Sustainability is a driving force shaping global regulations and consumer preferences. It represents an important product differentiator that can help influence purchasing decisions for sustainability-minded consumers.

The eyewear industry has made significant progress toward embracing circularity, such as using bio-based and post-consumer recycled materials. While material substitutions provide valuable benefits, including potential reductions in greenhouse gas emissions, they can only advance sustainability practices so far. Transformative innovation in optical manufacturing can tackle today’s challenges while also enabling future technologies.

The next major step lies in addressing not only what optical lenses are made of but also how they are made. By transforming the manufacturing process itself, ultraviolet cure monomer technology can be a catalyst for a more sustainable, energy-efficient value chain. UV chemistry has the potential to reduce curing time, enable next-generation additive manufacturing, and support the development of smart eyewear. 

Changing lens materials and production processes comes with challenges, but the outcome is worth the investment. The adoption of UV cure systems can deliver both economic and environmental advantages for eyecare professionals and prescription laboratories.

About UV-Cure Monomers

UV-cure monomers undergo a reaction when exposed to UV light. Unlike traditional thermal cure monomers, which can have an oven cycle of 10 to 20 hours at temperatures ranging from 248 to 284 degrees, UV-cure monomers can cure in less than two hours solely with UV light and do not require any additional heat.

→ For practices that rely on quick service as a competitive advantage, the substantial reduction in cure time could help reduce turnaround time and enhance the patient experience. The process has opportunities to increase productivity and throughput while leading to energy savings.

Patient Communication and Sustainability Positioning

As more brands and labs integrate energy-efficient processes into their production lines, ECPs will be expected to understand these differences and communicate them effectively. While consumers consistently express interest in sustainability, few may understand how that applies to lens production. This creates opportunities for ECPs to guide the conversation and differentiate their offerings.

→ UV-cured lenses offer a tangible sustainability story because they require shorter cure times and less heat than thermally cured lenses. When ECPs can clearly explain why a particular lens supports lower environmental impact, patients gain a reason to choose that product over alternatives.

Additive Manufacturing Innovation

UV-cure chemistry is also a key enabler for additive manufacturing, or 3D printing, which could revolutionize the way lenses are produced. Traditional lens production follows a subtractive approach. Thick lens pucks are ground and shaped into their final forms, generating high amounts of material waste. Additive manufacturing, on the other hand, uses only the material necessary to achieve the desired shape and prescription.

The ability to cure quickly makes UV-cure monomers ideally suited for the precision and speed that additive manufacturing requires. This makes it possible to print customized lenses with very little waste, enabling personalization at scale while reducing environmental impact.

→ These developments in 3D printing could also enable new business models in the future. Compact 3D printing systems may allow some practices to manufacture lenses onsite, dramatically reducing turnaround times and offering patients a level of personalization not achievable with today’s processes.

Enabling Smart Eyewear Technology

Beyond vision correction, smart eyewear is changing the way people interact with the digital world. Augmented reality devices are enhancing entertainment, job training, education, and more.

For these highly advanced wearable devices, UV-cure monomers unlock design flexibility. Because the monomers cure without high heat, components such as sensors, waveguides, and films can be embedded directly within the lens during manufacturing. Embedded components power smart eyewear, allowing users to see projected images on the lenses.

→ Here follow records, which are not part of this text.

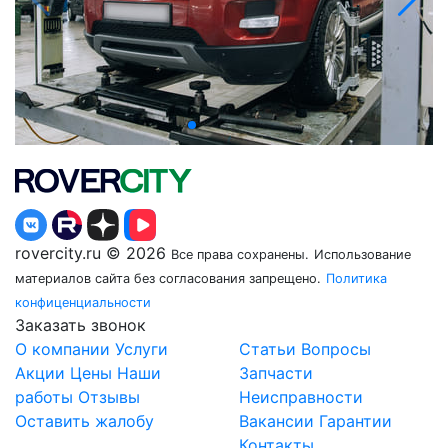
rovercity.ru © 2026
Все права сохранены.
Использование
материалов сайта без согласования запрещено.
Политика
конфиценциальности
Заказать звонок
О компании
Услуги
Статьи
Вопросы
Акции
Цены
Наши
Запчасти
работы
Отзывы
Неисправности
Оставить жалобу
Вакансии
Гарантии
Контакты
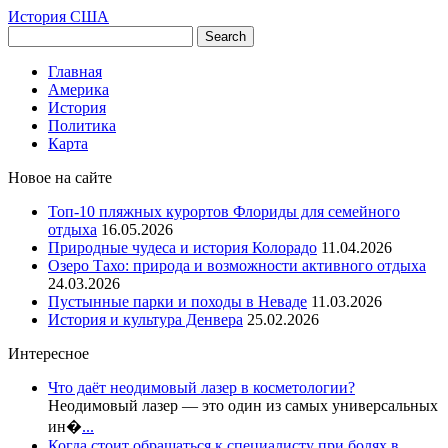
История США
Главная
Америка
История
Политика
Карта
Новое на сайте
Топ-10 пляжных курортов Флориды для семейного
отдыха
16.05.2026
Природные чудеса и история Колорадо
11.04.2026
Озеро Тахо: природа и возможности активного отдыха
24.03.2026
Пустынные парки и походы в Неваде
11.03.2026
История и культура Денвера
25.02.2026
Интересное
Что даёт неодимовый лазер в косметологии?
Неодимовый лазер — это один из самых универсальных
ин�
...
Когда стоит обращаться к специалисту при болях в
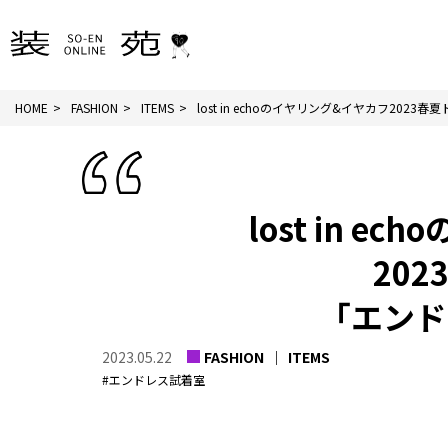
HOME
FASHION
ITEMS
lost in echoのイヤリング&イヤカフ2023春夏ト
lost in 
20
「エンド
2023.05.22
FASHION
ITEMS
#エンドレス試着室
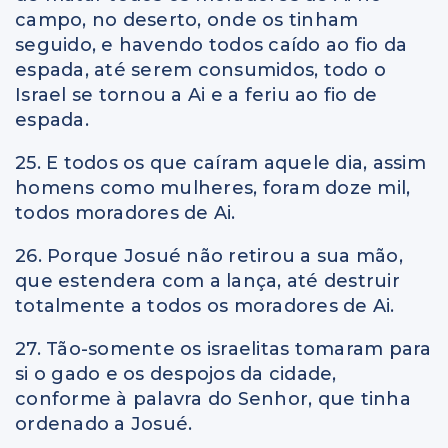
campo, no deserto, onde os tinham
seguido, e havendo todos caído ao fio da
espada, até serem consumidos, todo o
Israel se tornou a Ai e a feriu ao fio de
espada.
25. E todos os que caíram aquele dia, assim
homens como mulheres, foram doze mil,
todos moradores de Ai.
26. Porque Josué não retirou a sua mão,
que estendera com a lança, até destruir
totalmente a todos os moradores de Ai.
27. Tão-somente os israelitas tomaram para
si o gado e os despojos da cidade,
conforme à palavra do Senhor, que tinha
ordenado a Josué.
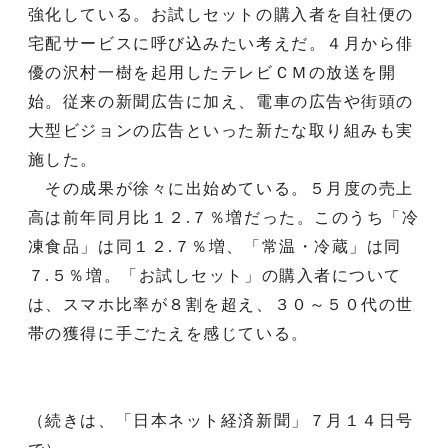
強化している。お試しセットの購入者を自社便の
宅配サービスに呼び込みたい考えだ。４月から俳
優の沢村一樹を起用したテレビＣＭの放送を開
始。従来の新聞広告に加え、電車の広告や街頭の
大型ビジョンの広告といった新たな取り組みも実
施した。
その成果が徐々に出始めている。５月度の売上
高は前年同月比１２.７％増だった。このうち「冷
凍食品」は同１２.７％増、「常温・冷蔵」は同
７.５％増。「お試しセット」の購入者について
は、スマホ比率が８割を超え、３０～５０代の世
帯の獲得に手ごたえを感じている。
（続きは、「日本ネット経済新聞」７月１４日号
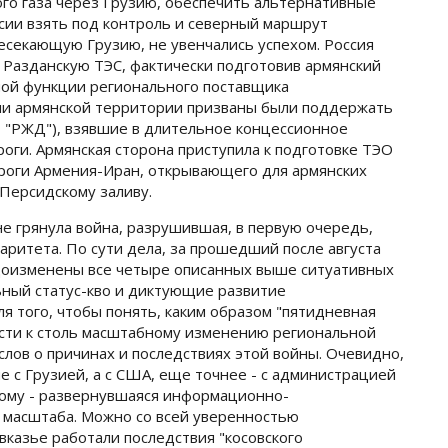
ого газа через Грузию, обеспечить альтернативные
ссии взять под контроль и северный маршрут
есекающую Грузию, не увенчались успехом. Россия
 Разданскую ТЭС, фактически подготовив армянский
ной функции регионального поставщика
ии армянской территории призваны были поддержать
 "РЖД"), взявшие в длительное концессионное
оги. Армянская сторона приступила к подготовке ТЭО
роги Армения-Иран, открывающего для армянских
 Персидскому заливу.
не грянула война, разрушившая, в первую очередь,
аритета. По сути дела, за прошедший после августа
доизменены все четыре описанных выше ситуативных
ный статус-кво и диктующие развитие
я того, чтобы понять, каким образом "пятидневная
сти к столь масштабному изменению региональной
 слов о причинах и последствиях этой войны. Очевидно,
не с Грузией, а с США, еще точнее - с администрацией
ому - развернувшаяся информационно-
о масштаба. Можно со всей уверенностью
авказье работали последствия "косовского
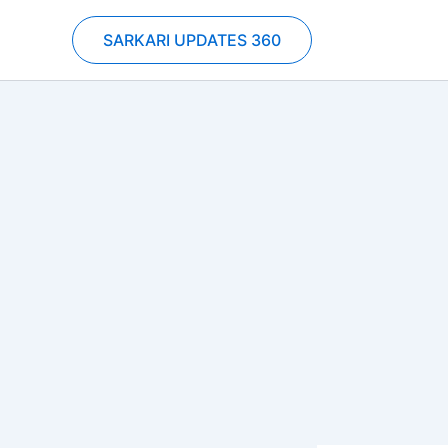
Skip
to
SARKARI UPDATES 360
content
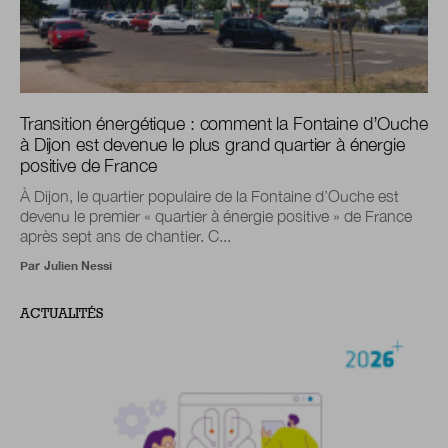
Transition énergétique : comment la Fontaine d’Ouche
à Dijon est devenue le plus grand quartier à énergie
positive de France
À Dijon, le quartier populaire de la Fontaine d’Ouche est
devenu le premier « quartier à énergie positive » de France
après sept ans de chantier. C...
Par
Julien Nessi
ACTUALITÉS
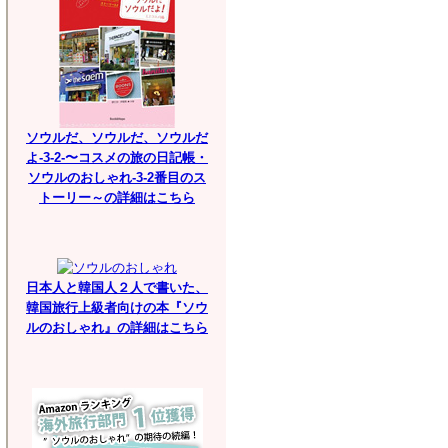
ソウルだ、ソウルだ、ソウルだ
よ-3-2-〜コスメの旅の日記帳・
ソウルのおしゃれ-3-2番目のス
トーリー～の詳細はこちら
日本人と韓国人２人で書いた、
韓国旅行上級者向けの本『ソウ
ルのおしゃれ』の詳細はこちら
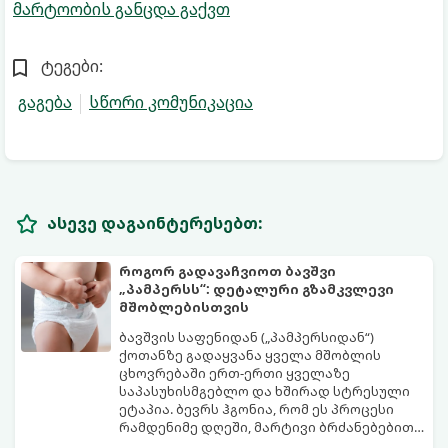
მარტოობის განცდა გაქვთ
ტეგები:
გაგება
სწორი კომუნიკაცია
ასევე დაგაინტერესებთ:
როგორ გადავაჩვიოთ ბავშვი
„პამპერსს“: დეტალური გზამკვლევი
მშობლებისთვის
ბავშვის საფენიდან („პამპერსიდან“)
ქოთანზე გადაყვანა ყველა მშობლის
ცხოვრებაში ერთ-ერთი ყველაზე
საპასუხისმგებლო და ხშირად სტრესული
ეტაპია. ბევრს ჰგონია, რომ ეს პროცესი
რამდენიმე დღეში, მარტივი ბრძანებებით
წყდება, თუმცა სინამდვილეში ეს არის
გთავაზობთ დეტალურ გზამკვლევს, თუ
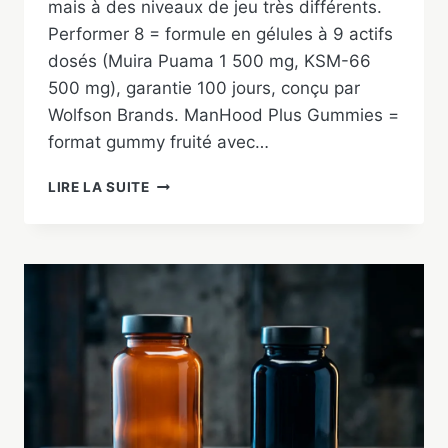
mais à des niveaux de jeu très différents.
Performer 8 = formule en gélules à 9 actifs
dosés (Muira Puama 1 500 mg, KSM-66
500 mg), garantie 100 jours, conçu par
Wolfson Brands. ManHood Plus Gummies =
format gummy fruité avec…
PERFORMER
LIRE LA SUITE
8
VS
MANHOOD
PLUS
GUMMIES
:
LEQUEL
CHOISIR
EN
2026
?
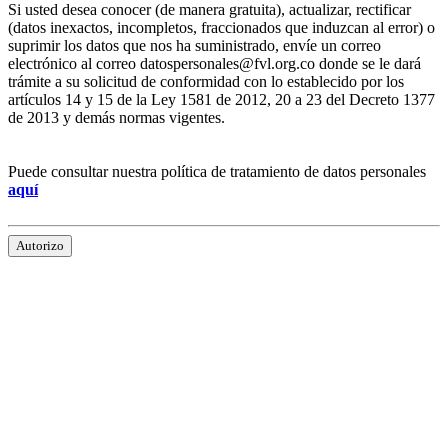
Si usted desea conocer (de manera gratuita), actualizar, rectificar
(datos inexactos, incompletos, fraccionados que induzcan al error) o
suprimir los datos que nos ha suministrado, envíe un correo
electrónico al correo datospersonales@fvl.org.co donde se le dará
trámite a su solicitud de conformidad con lo establecido por los
artículos 14 y 15 de la Ley 1581 de 2012, 20 a 23 del Decreto 1377
de 2013 y demás normas vigentes.
Puede consultar nuestra política de tratamiento de datos personales
aquí
Autorizo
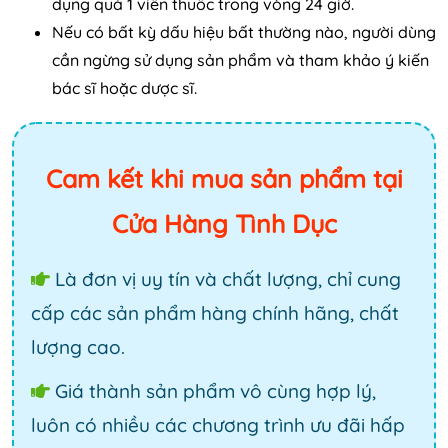
dụng quá 1 viên thuốc trong vòng 24 giờ.
Nếu có bất kỳ dấu hiệu bất thường nào, người dùng
cần ngừng sử dụng sản phẩm và tham khảo ý kiến
bác sĩ hoặc dược sĩ.
Cam kết khi mua sản phẩm tại
Cửa Hàng Tình Dục
Là đơn vị uy tín và chất lượng, chỉ cung
cấp các sản phẩm hàng chính hãng, chất
lượng cao.
Giá thành sản phẩm vô cùng hợp lý,
luôn có nhiều các chương trình ưu đãi hấp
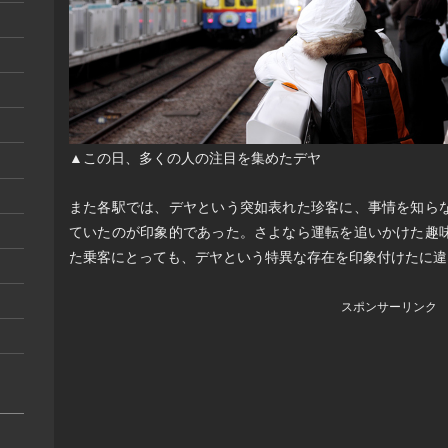
▲この日、多くの人の注目を集めたデヤ
また各駅では、デヤという突如表れた珍客に、事情を知ら
ていたのが印象的であった。さよなら運転を追いかけた趣
た乗客にとっても、デヤという特異な存在を印象付けたに違
スポンサーリンク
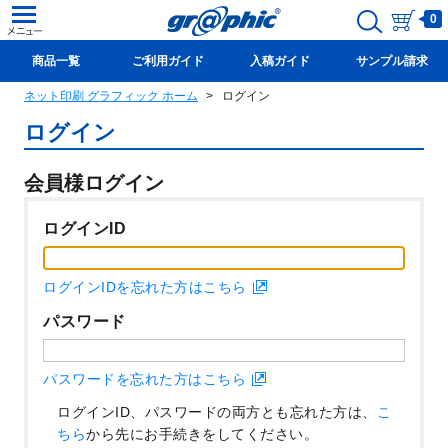
0
商品一覧
ご利用ガイド
入稿ガイド
サンプル請求
ネット印刷 グラフィック ホーム
ログイン
新規会員登録(無料)
ログイン
会員様ログイン
ログインID
ログインIDを忘れた方はこちら
パスワード
パスワードを忘れた方はこちら
ログインID、パスワードの両方とも忘れた方は、
こ
ちら
から先にお手続きをしてください。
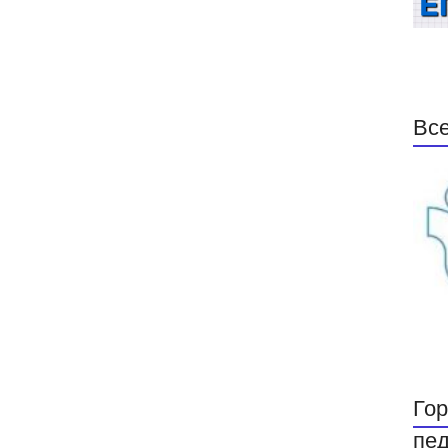
Все
Гор
пед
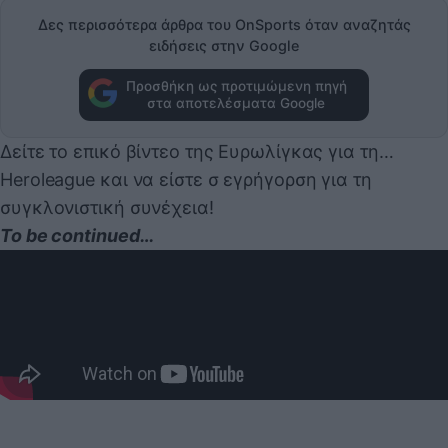
Δες περισσότερα άρθρα του OnSports όταν αναζητάς
ειδήσεις στην Google
Προσθήκη ως προτιμώμενη πηγή
στα αποτελέσματα Google
Δείτε το επικό βίντεο της Ευρωλίγκας για τη…
Heroleague και να είστε σ εγρήγορση για τη
συγκλονιστική συνέχεια!
To be continued…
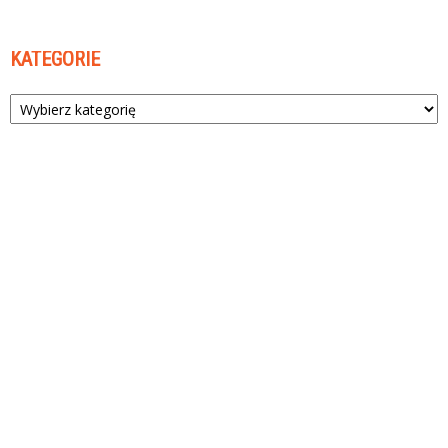
KATEGORIE
Kategorie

Overcoming Barriers to Adoption

As with any new technology, transitioning to UV-cure monomers requires planning and investment. Implementation requires UV lamp arrays or curing systems, modifications to process workflows, and comprehensive requalification of materials to meet optical and mechanical standards, such as those set by the International Organization for Standardization and American National Standards Institute.

UV-cure monomers contribute to long-term return on investment through reduced energy costs and shorter production cycles. They also support consumer expectations for sustainable practices. Companies that incorporate UV-cure technology early could position themselves as leaders in manufacturing efficiency for lenses. 

Transitioning to UV-cure monomers will require time and adjustment. The technology represents a manufacturing transformation that paves the way for a more sustainable future in eyewear. Beyond reducing cycle time, UV curing enables new manufacturing models, including 3D printing and functional integrations.

By reimagining the process behind the product, the industry can combine sustainability, customization, and connectivity to redefine the capabilities of wearable technology. Sustainability leadership in eyewear will not be defined only by alternative materials but by reengineering the processes that make them. —Melissa MacDonald, PhD

Melissa MacDonald, PhD, has an extensive background as a research chemist and project leader. Today, she specializes in advancing sustainable solutions in the coatings and materials industries and is a PPG customer sustainability business partner.